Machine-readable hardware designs
──────────

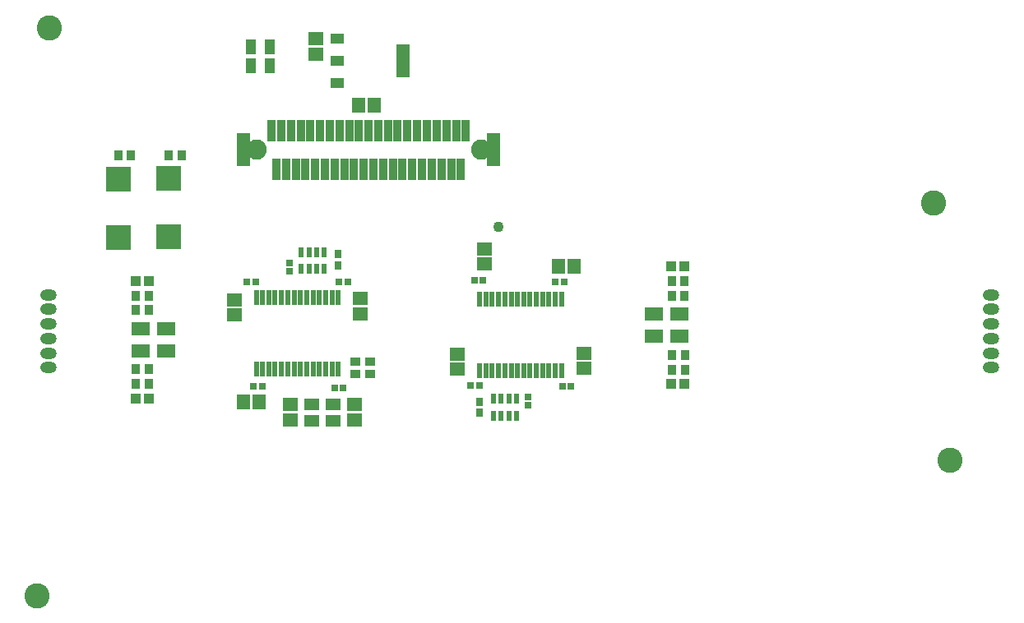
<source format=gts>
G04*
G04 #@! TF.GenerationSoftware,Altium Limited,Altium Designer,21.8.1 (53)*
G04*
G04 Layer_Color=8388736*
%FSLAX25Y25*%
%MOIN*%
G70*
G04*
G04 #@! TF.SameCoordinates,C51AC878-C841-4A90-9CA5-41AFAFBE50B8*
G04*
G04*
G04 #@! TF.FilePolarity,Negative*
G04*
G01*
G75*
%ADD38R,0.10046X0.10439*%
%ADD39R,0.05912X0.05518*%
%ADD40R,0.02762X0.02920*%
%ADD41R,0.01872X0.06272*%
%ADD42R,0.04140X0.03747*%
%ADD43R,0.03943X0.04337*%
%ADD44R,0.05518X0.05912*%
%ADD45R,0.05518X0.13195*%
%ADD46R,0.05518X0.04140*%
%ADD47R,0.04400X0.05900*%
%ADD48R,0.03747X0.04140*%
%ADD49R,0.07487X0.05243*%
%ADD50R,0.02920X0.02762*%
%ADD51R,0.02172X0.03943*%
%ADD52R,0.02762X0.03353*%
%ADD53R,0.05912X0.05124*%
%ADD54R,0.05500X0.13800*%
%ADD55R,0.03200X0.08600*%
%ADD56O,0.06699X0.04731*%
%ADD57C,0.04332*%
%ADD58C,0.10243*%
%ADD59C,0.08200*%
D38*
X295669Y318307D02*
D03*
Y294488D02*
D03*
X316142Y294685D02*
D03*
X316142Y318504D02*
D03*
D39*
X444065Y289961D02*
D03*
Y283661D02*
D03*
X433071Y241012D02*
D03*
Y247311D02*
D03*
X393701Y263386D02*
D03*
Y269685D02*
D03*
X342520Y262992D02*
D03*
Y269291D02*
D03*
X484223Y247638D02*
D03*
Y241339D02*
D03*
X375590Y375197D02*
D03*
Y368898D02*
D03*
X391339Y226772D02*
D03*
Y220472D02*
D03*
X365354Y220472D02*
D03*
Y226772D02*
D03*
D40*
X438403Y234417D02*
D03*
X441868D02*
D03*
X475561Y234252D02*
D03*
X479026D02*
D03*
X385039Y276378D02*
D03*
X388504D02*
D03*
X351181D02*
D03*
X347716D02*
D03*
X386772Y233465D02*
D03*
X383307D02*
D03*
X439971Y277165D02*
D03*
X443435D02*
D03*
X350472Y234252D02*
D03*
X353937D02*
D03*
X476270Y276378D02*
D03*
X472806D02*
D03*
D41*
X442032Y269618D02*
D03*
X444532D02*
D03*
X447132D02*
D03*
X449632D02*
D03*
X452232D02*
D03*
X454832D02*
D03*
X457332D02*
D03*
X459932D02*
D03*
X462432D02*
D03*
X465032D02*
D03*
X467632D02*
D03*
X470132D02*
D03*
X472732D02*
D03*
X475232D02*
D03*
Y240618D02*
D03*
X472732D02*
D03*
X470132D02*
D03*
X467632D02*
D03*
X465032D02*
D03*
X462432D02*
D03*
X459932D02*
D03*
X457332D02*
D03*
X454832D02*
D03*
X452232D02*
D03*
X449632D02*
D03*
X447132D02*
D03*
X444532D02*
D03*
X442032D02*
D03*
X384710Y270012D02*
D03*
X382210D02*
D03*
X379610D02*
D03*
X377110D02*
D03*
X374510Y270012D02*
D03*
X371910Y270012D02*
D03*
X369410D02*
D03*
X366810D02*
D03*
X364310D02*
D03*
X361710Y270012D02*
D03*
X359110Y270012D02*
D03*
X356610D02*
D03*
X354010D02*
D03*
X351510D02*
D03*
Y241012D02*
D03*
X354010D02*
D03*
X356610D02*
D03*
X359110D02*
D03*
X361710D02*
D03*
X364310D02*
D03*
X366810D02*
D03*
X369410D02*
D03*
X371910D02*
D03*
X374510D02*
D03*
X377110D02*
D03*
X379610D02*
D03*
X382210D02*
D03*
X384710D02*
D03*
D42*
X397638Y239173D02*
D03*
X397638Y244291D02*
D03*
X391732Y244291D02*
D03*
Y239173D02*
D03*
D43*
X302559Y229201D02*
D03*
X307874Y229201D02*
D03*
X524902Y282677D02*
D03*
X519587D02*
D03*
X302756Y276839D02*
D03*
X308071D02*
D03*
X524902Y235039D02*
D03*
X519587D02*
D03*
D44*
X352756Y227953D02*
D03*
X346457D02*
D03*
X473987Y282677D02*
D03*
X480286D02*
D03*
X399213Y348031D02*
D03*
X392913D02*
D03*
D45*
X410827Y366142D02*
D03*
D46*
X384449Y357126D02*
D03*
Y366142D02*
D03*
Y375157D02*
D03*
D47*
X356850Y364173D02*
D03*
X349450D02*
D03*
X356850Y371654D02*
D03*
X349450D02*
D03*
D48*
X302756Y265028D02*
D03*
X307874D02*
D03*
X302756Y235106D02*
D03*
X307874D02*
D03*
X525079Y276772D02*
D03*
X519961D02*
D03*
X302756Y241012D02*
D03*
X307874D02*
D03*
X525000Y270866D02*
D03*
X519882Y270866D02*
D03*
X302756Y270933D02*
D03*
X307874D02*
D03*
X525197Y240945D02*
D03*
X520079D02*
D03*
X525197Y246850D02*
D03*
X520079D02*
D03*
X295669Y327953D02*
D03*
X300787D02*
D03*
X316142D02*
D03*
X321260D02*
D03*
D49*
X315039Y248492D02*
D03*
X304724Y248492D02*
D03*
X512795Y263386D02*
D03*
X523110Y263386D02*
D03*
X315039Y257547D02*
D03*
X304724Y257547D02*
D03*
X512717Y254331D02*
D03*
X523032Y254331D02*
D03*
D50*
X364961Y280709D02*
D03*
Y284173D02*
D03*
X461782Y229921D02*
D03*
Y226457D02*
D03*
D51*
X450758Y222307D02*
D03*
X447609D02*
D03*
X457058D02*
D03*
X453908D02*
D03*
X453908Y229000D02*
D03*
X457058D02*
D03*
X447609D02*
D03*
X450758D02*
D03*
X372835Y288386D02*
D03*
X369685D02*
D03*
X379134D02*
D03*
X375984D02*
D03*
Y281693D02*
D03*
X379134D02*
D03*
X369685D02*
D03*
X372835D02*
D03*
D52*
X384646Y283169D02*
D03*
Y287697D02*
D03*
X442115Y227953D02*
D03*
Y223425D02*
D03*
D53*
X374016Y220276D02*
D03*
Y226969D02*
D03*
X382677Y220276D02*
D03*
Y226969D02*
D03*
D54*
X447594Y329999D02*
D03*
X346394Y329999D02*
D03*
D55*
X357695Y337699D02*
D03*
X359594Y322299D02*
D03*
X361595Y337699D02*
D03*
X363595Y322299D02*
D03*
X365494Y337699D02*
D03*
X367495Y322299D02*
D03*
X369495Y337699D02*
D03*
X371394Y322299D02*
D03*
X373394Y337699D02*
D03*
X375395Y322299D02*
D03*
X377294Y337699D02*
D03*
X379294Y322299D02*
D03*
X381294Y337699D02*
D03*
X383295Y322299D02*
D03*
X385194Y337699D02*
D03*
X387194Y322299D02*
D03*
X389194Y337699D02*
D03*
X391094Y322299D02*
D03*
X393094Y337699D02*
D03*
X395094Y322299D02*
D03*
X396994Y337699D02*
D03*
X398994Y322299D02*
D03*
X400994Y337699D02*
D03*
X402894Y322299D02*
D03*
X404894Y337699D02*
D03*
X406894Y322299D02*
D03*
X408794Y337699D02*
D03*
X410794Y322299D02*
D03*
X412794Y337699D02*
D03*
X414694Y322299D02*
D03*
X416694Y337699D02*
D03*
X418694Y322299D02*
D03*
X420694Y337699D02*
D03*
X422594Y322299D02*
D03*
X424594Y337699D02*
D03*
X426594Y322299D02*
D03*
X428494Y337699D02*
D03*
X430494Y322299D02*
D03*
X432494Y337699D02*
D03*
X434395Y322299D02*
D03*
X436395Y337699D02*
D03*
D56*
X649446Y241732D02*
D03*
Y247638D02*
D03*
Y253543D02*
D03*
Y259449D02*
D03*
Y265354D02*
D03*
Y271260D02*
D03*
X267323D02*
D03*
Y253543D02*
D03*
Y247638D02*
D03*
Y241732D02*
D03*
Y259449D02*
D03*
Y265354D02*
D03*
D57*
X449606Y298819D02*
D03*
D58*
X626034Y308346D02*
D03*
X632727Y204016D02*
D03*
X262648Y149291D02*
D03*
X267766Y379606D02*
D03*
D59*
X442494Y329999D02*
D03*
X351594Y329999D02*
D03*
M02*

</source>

──────────

● **ASSIGNMENT**
Output nothing but the lines from the one with "X384646Y283169D02*" through the last line above, each exactly as it stands.

● **REPLY**
X384646Y283169D02*
D03*
Y287697D02*
D03*
X442115Y227953D02*
D03*
Y223425D02*
D03*
D53*
X374016Y220276D02*
D03*
Y226969D02*
D03*
X382677Y220276D02*
D03*
Y226969D02*
D03*
D54*
X447594Y329999D02*
D03*
X346394Y329999D02*
D03*
D55*
X357695Y337699D02*
D03*
X359594Y322299D02*
D03*
X361595Y337699D02*
D03*
X363595Y322299D02*
D03*
X365494Y337699D02*
D03*
X367495Y322299D02*
D03*
X369495Y337699D02*
D03*
X371394Y322299D02*
D03*
X373394Y337699D02*
D03*
X375395Y322299D02*
D03*
X377294Y337699D02*
D03*
X379294Y322299D02*
D03*
X381294Y337699D02*
D03*
X383295Y322299D02*
D03*
X385194Y337699D02*
D03*
X387194Y322299D02*
D03*
X389194Y337699D02*
D03*
X391094Y322299D02*
D03*
X393094Y337699D02*
D03*
X395094Y322299D02*
D03*
X396994Y337699D02*
D03*
X398994Y322299D02*
D03*
X400994Y337699D02*
D03*
X402894Y322299D02*
D03*
X404894Y337699D02*
D03*
X406894Y322299D02*
D03*
X408794Y337699D02*
D03*
X410794Y322299D02*
D03*
X412794Y337699D02*
D03*
X414694Y322299D02*
D03*
X416694Y337699D02*
D03*
X418694Y322299D02*
D03*
X420694Y337699D02*
D03*
X422594Y322299D02*
D03*
X424594Y337699D02*
D03*
X426594Y322299D02*
D03*
X428494Y337699D02*
D03*
X430494Y322299D02*
D03*
X432494Y337699D02*
D03*
X434395Y322299D02*
D03*
X436395Y337699D02*
D03*
D56*
X649446Y241732D02*
D03*
Y247638D02*
D03*
Y253543D02*
D03*
Y259449D02*
D03*
Y265354D02*
D03*
Y271260D02*
D03*
X267323D02*
D03*
Y253543D02*
D03*
Y247638D02*
D03*
Y241732D02*
D03*
Y259449D02*
D03*
Y265354D02*
D03*
D57*
X449606Y298819D02*
D03*
D58*
X626034Y308346D02*
D03*
X632727Y204016D02*
D03*
X262648Y149291D02*
D03*
X267766Y379606D02*
D03*
D59*
X442494Y329999D02*
D03*
X351594Y329999D02*
D03*
M02*

</source>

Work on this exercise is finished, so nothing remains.